• **DATA FOR ANALYSIS**:
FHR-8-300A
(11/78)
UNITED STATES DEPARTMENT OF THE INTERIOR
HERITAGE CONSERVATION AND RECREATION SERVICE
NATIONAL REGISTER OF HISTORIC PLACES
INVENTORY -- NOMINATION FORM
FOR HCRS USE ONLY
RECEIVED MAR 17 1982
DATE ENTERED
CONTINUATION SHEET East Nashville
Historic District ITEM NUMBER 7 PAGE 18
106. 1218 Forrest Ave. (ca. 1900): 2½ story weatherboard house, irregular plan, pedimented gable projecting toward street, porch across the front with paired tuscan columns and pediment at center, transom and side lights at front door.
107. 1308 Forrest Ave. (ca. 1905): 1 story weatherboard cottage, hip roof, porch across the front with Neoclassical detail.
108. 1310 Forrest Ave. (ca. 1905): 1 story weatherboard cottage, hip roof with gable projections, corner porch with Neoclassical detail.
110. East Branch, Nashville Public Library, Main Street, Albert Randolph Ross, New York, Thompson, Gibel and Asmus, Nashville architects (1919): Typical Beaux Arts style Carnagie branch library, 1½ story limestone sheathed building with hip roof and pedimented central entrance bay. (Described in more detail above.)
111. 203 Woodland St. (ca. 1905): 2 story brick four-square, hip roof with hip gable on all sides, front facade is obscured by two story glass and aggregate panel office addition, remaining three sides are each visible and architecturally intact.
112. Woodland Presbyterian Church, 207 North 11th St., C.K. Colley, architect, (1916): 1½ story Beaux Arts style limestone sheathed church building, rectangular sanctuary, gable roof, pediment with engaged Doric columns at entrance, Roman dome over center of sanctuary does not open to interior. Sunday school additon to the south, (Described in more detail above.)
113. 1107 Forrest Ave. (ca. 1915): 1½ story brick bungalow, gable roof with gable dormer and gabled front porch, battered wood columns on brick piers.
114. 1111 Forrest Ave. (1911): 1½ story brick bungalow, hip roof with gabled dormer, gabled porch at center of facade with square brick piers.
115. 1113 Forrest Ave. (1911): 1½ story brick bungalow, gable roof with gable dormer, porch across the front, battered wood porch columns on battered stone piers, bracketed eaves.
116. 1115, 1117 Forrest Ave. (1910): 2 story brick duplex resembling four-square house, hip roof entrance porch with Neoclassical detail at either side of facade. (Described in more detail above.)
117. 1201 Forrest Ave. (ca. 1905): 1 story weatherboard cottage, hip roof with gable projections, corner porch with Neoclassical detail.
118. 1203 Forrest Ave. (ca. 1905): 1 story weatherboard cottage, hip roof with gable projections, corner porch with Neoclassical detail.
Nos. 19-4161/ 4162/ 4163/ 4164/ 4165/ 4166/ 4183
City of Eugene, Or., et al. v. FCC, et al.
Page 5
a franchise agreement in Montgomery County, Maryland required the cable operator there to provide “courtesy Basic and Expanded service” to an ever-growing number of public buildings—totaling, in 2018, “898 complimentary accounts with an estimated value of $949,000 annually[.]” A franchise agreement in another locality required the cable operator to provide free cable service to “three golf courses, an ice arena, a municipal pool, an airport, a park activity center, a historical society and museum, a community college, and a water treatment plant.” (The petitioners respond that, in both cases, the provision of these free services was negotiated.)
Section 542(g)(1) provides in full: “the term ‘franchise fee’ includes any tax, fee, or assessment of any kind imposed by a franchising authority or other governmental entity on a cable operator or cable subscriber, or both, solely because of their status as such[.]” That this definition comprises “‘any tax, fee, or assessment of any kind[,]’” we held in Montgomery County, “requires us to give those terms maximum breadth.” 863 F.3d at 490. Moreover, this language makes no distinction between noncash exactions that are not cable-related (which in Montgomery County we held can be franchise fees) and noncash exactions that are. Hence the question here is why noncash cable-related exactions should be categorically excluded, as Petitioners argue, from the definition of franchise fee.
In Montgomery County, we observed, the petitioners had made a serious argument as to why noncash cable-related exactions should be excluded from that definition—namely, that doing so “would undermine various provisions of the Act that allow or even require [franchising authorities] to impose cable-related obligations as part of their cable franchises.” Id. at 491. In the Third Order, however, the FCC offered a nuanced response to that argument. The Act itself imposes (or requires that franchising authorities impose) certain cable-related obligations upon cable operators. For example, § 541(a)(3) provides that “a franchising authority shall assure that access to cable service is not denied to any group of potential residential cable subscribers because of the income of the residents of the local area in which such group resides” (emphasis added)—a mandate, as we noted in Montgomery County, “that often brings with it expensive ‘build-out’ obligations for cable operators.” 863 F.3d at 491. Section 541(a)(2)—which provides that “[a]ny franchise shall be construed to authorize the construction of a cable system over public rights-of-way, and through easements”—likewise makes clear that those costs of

• **EXERCISE GOAL**:
In the listing above, find the line holding "107. 1308 Forrest" and the line holding "111. 203 Woodland", then output those two lines and every line between them exactly.

• **RESULT**:
107. 1308 Forrest Ave. (ca. 1905): 1 story weatherboard cottage, hip roof, porch across the front with Neoclassical detail.
108. 1310 Forrest Ave. (ca. 1905): 1 story weatherboard cottage, hip roof with gable projections, corner porch with Neoclassical detail.
110. East Branch, Nashville Public Library, Main Street, Albert Randolph Ross, New York, Thompson, Gibel and Asmus, Nashville architects (1919): Typical Beaux Arts style Carnagie branch library, 1½ story limestone sheathed building with hip roof and pedimented central entrance bay. (Described in more detail above.)
111. 203 Woodland St. (ca. 1905): 2 story brick four-square, hip roof with hip gable on all sides, front facade is obscured by two story glass and aggregate panel office addition, remaining three sides are each visible and architecturally intact.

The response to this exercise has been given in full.